(Dataset entries)
•••

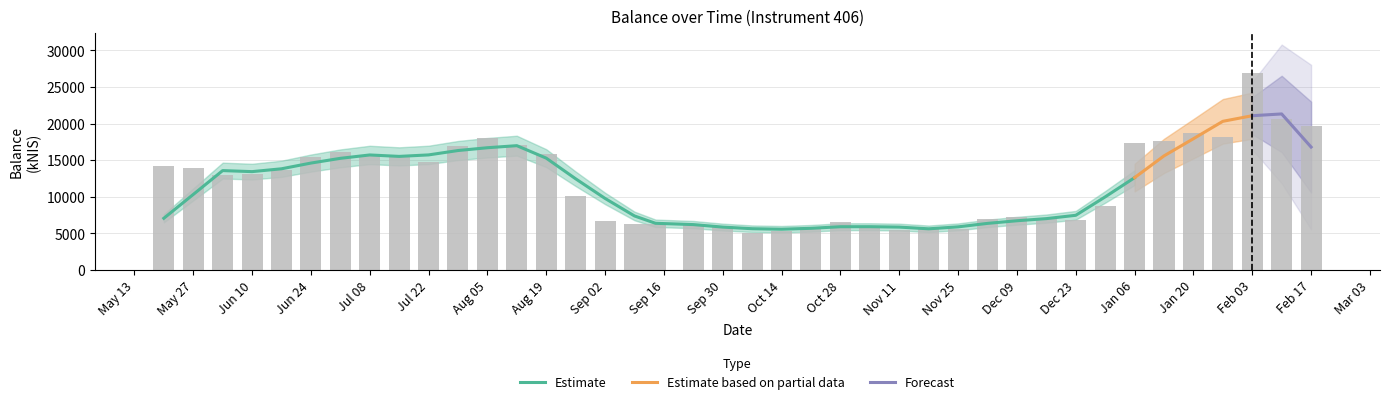

Reading right to left, what are all the values shown in this chart?

19627.5	20660.3	26865.5	18108.3	18655.1	17595.6	17347.1	8716.0	6757.9	7063.0	7283.8	6897.8	5593.4	5624.1	5380.4	5829.3	6533.2	5850.7	5356.2	4967.2	6024.9	6129.6	6252.8	6329.3	6737.4	10143.2	15834.5	17065.8	18039.8	16967.6	14706.3	15532.3	15645.7	16155.7	15491.5	13682.8	13057.9	13027.3	13939.0	14249.3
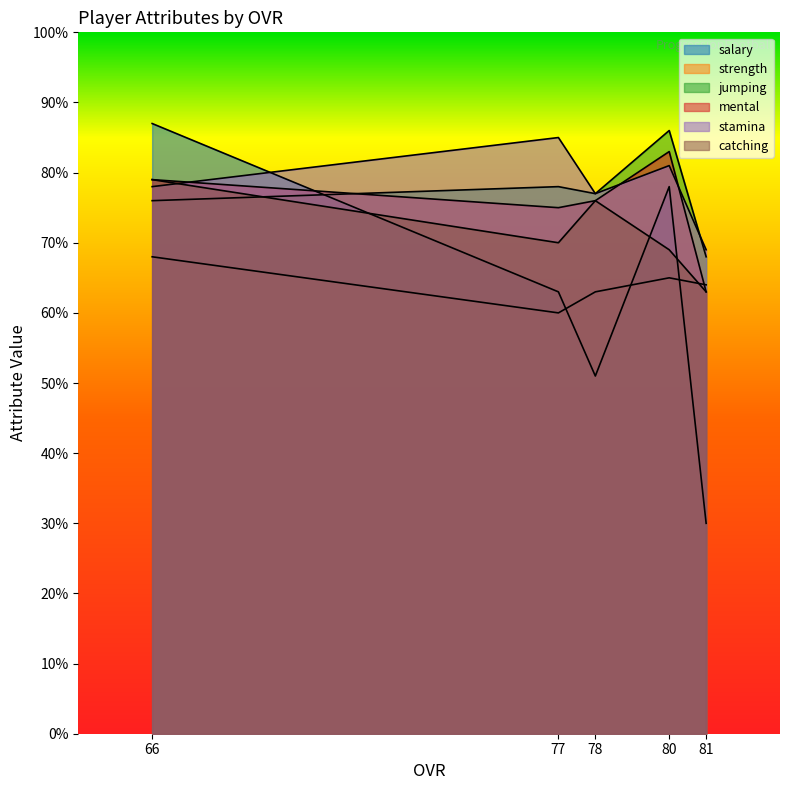

Reading right to left, list all the values displayed in this chart.

salary: 30	78	51	63	87
strength: 64	65	63	60	68
jumping: 68	86	77	78	76
mental: 63	83	76	75	79
stamina: 69	81	77	85	78
catching: 63	69	76	70	79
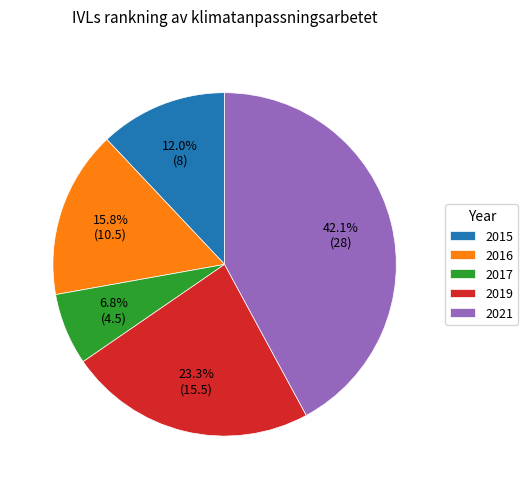

Does any single category account for the majority?

No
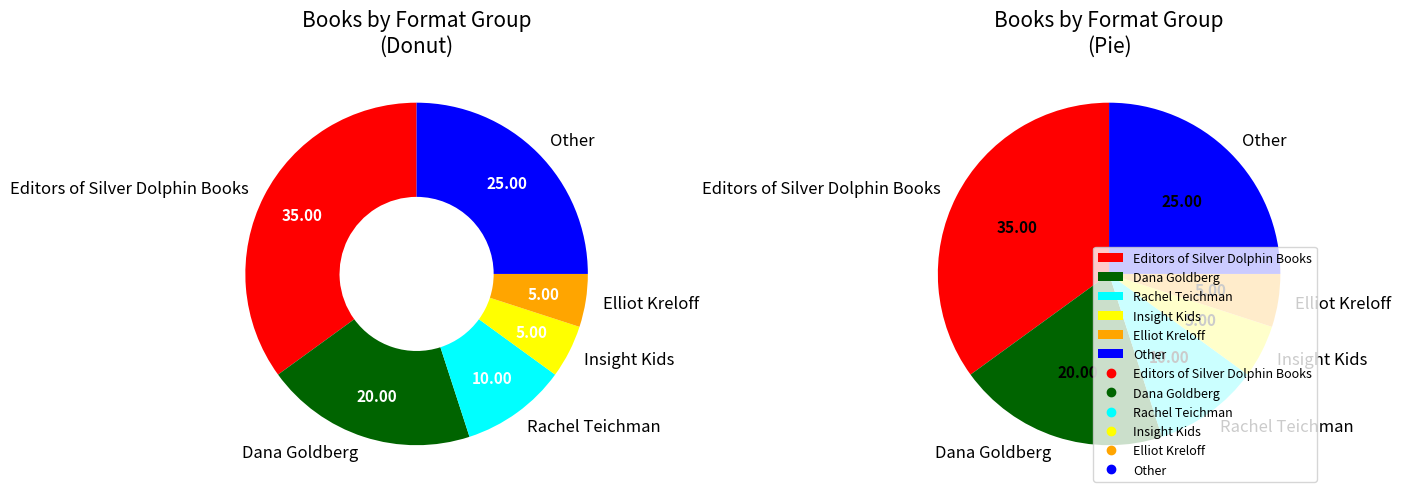

What percentage is the Dana Goldberg slice, to the nearest percent?

20%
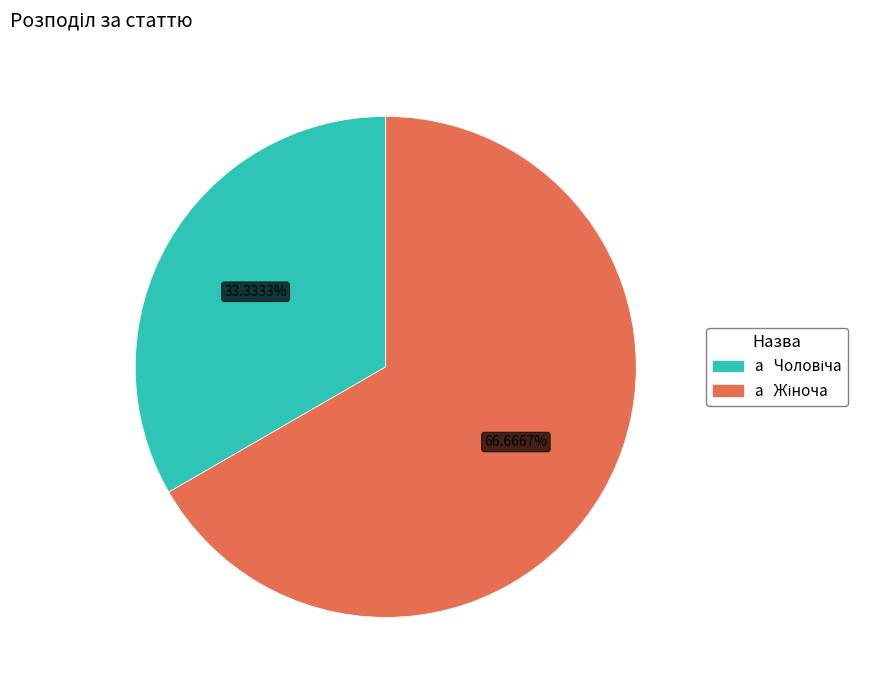

Is there a majority slice in this chart?

Yes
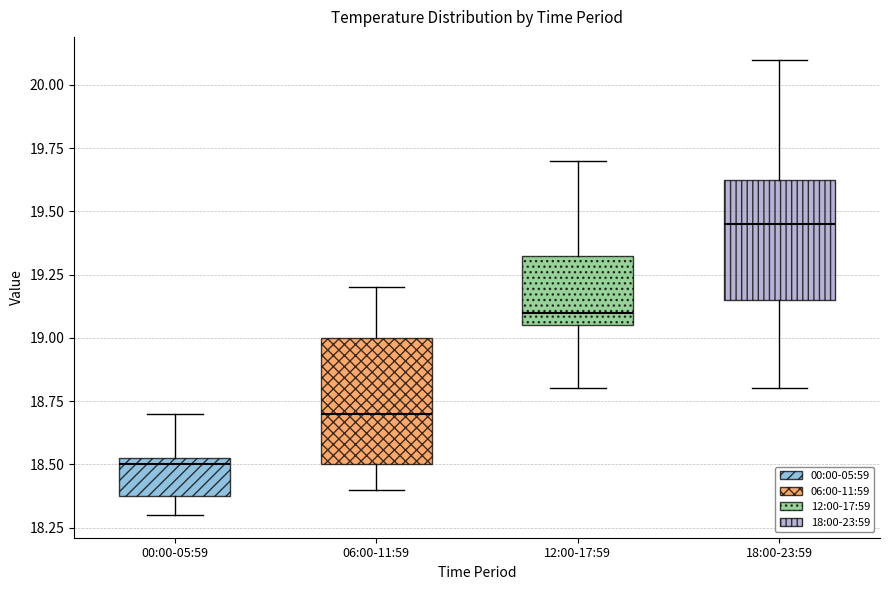

Where is the lower edge of the box for 06:00-11:59 on the y-axis? The values are not printed on the chart, so give them approximately, as read against the axis.

18.50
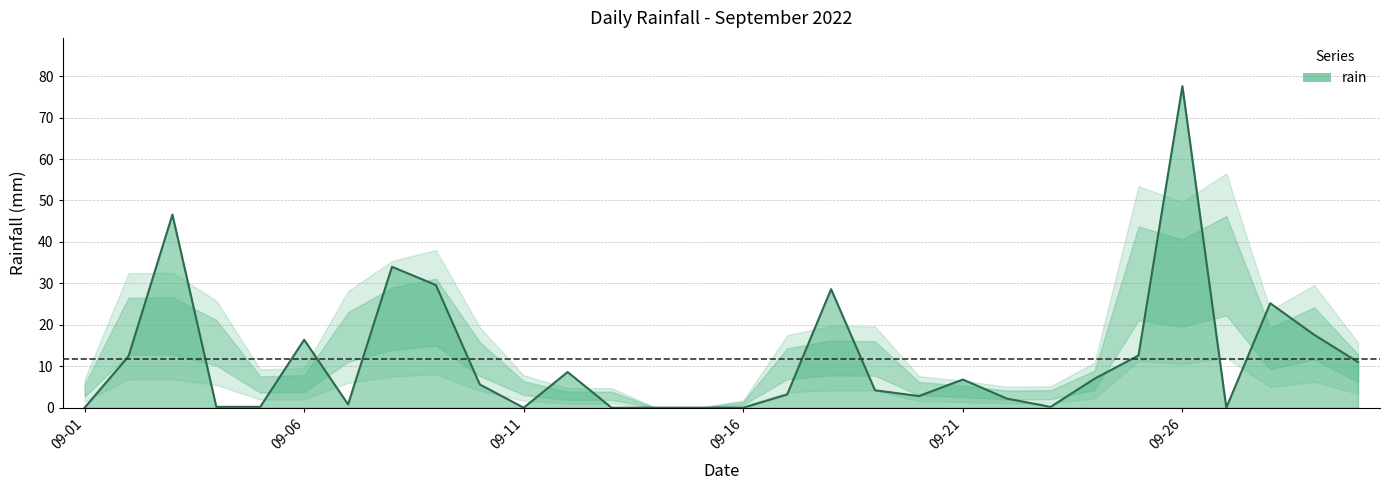

What is the greatest value displayed?

77.6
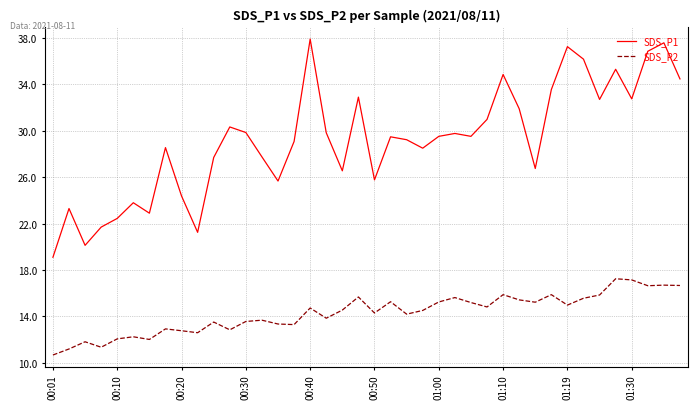

What is the highest value of the SDS_P1 series?

37.9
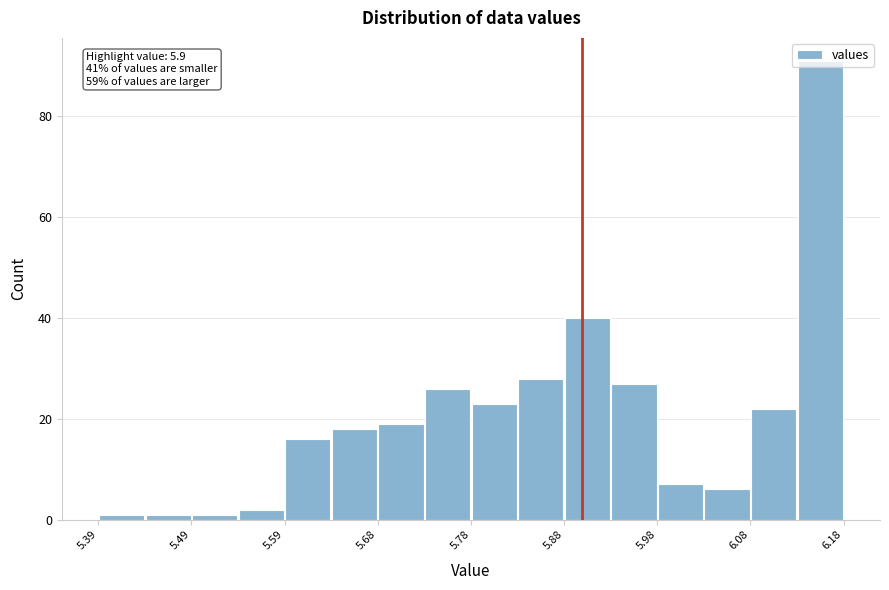

Which range on the x-axis has the tallest bar?

6.13 to 6.18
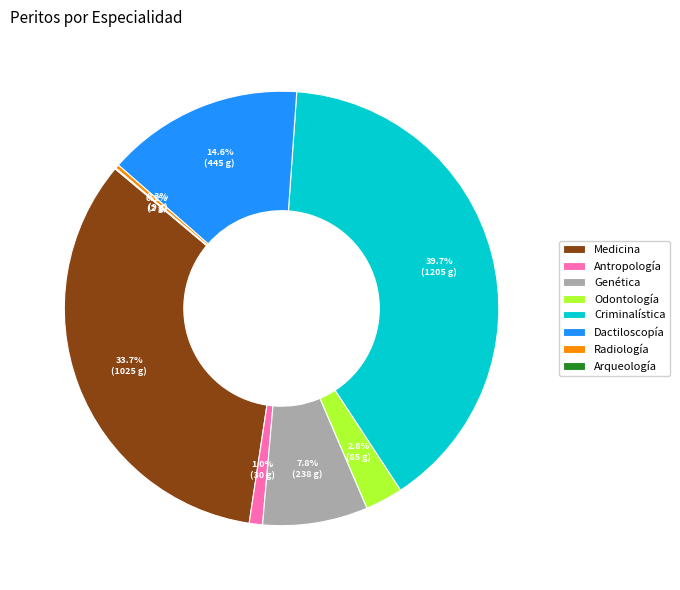

Which slice is the largest?

Criminalística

•••

● **Directive**
Present all the lines above as a numbered list, omitting blank lines and leaving the pictures out.

● **Result of the exercise**
1. Reading right to left, what are all the values shown in this chart?
2. 19627.5	20660.3	26865.5	18108.3	18655.1	17595.6	17347.1	8716.0	6757.9	7063.0	7283.8	6897.8	5593.4	5624.1	5380.4	5829.3	6533.2	5850.7	5356.2	4967.2	6024.9	6129.6	6252.8	6329.3	6737.4	10143.2	15834.5	17065.8	18039.8	16967.6	14706.3	15532.3	15645.7	16155.7	15491.5	13682.8	13057.9	13027.3	13939.0	14249.3
3. Reading right to left, list all the values displayed in this chart.
4. salary: 30	78	51	63	87
5. strength: 64	65	63	60	68
6. jumping: 68	86	77	78	76
7. mental: 63	83	76	75	79
8. stamina: 69	81	77	85	78
9. catching: 63	69	76	70	79
10. Does any single category account for the majority?
11. No
12. What percentage is the Dana Goldberg slice, to the nearest percent?
13. 20%
14. Is there a majority slice in this chart?
15. Yes
16. Where is the lower edge of the box for 06:00-11:59 on the y-axis? The values are not printed on the chart, so give them approximately, as read against the axis.
17. 18.50
18. What is the greatest value displayed?
19. 77.6
20. What is the highest value of the SDS_P1 series?
21. 37.9
22. Which range on the x-axis has the tallest bar?
23. 6.13 to 6.18
24. Which slice is the largest?
25. Criminalística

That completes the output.